What is required »
Give every line of the records exactly, please, from the first up to and including the one containing "799 105 40750".

Recorded information »
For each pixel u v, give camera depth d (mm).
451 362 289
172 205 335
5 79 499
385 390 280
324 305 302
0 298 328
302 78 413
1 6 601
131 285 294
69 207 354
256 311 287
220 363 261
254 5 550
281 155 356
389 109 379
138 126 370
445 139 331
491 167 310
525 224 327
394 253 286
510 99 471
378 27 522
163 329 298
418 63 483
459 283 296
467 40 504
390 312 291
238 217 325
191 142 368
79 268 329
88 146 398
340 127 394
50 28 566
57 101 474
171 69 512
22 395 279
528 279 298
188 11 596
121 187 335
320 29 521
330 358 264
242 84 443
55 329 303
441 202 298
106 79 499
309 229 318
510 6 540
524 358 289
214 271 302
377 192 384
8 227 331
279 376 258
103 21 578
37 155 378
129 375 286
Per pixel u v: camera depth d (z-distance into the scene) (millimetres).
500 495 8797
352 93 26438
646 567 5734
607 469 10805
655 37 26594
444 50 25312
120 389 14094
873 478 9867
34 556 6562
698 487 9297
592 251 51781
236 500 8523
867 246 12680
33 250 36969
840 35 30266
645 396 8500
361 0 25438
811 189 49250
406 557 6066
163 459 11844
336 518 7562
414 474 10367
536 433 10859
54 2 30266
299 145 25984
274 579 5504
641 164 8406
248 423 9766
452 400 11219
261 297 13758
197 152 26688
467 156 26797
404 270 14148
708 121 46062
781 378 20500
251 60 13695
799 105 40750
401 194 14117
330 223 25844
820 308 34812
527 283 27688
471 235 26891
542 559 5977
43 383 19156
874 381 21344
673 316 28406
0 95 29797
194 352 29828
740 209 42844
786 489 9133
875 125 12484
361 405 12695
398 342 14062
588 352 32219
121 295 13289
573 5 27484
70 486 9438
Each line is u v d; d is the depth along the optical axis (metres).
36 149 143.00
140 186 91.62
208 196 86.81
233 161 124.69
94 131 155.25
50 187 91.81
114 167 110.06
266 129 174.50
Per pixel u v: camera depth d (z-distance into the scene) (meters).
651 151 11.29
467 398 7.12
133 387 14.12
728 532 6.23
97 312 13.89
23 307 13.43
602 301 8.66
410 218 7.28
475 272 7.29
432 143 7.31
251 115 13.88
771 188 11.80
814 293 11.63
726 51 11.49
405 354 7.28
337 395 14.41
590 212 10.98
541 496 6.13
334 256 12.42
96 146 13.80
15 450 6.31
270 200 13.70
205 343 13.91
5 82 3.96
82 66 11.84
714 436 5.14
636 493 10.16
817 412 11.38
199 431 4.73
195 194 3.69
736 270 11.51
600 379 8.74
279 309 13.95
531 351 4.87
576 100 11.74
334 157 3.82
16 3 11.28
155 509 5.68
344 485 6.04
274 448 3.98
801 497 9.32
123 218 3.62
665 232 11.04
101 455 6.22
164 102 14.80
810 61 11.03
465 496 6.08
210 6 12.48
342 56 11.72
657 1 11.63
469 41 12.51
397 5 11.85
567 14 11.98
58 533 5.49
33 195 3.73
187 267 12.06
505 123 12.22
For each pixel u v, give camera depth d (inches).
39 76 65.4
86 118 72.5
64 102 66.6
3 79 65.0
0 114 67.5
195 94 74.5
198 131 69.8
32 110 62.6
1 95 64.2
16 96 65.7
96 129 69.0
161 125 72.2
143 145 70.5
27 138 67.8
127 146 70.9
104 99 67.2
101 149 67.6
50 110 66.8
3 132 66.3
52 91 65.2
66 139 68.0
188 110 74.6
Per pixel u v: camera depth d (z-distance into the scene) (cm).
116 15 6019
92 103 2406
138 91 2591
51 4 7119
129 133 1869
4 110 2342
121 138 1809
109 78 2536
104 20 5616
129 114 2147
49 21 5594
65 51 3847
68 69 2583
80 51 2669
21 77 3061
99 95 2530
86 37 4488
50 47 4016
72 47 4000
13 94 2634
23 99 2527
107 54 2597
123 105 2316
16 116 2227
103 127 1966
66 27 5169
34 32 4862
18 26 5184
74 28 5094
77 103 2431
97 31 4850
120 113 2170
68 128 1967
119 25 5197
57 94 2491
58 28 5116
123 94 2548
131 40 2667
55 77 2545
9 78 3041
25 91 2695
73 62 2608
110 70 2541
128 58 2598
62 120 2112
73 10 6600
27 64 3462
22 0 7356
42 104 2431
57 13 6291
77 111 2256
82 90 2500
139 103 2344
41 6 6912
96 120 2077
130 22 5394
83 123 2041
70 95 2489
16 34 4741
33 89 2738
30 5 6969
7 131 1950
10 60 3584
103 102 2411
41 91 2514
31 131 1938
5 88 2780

Answer to this task »
For each pixel u v, give camera depth d (mm).
451 362 289
172 205 335
5 79 499
385 390 280
324 305 302
0 298 328
302 78 413
1 6 601
131 285 294
69 207 354
256 311 287
220 363 261
254 5 550
281 155 356
389 109 379
138 126 370
445 139 331
491 167 310
525 224 327
394 253 286
510 99 471
378 27 522
163 329 298
418 63 483
459 283 296
467 40 504
390 312 291
238 217 325
191 142 368
79 268 329
88 146 398
340 127 394
50 28 566
57 101 474
171 69 512
22 395 279
528 279 298
188 11 596
121 187 335
320 29 521
330 358 264
242 84 443
55 329 303
441 202 298
106 79 499
309 229 318
510 6 540
524 358 289
214 271 302
377 192 384
8 227 331
279 376 258
103 21 578
37 155 378
129 375 286
Per pixel u v: camera depth d (z-distance into the scene) (millimetres).
500 495 8797
352 93 26438
646 567 5734
607 469 10805
655 37 26594
444 50 25312
120 389 14094
873 478 9867
34 556 6562
698 487 9297
592 251 51781
236 500 8523
867 246 12680
33 250 36969
840 35 30266
645 396 8500
361 0 25438
811 189 49250
406 557 6066
163 459 11844
336 518 7562
414 474 10367
536 433 10859
54 2 30266
299 145 25984
274 579 5504
641 164 8406
248 423 9766
452 400 11219
261 297 13758
197 152 26688
467 156 26797
404 270 14148
708 121 46062
781 378 20500
251 60 13695
799 105 40750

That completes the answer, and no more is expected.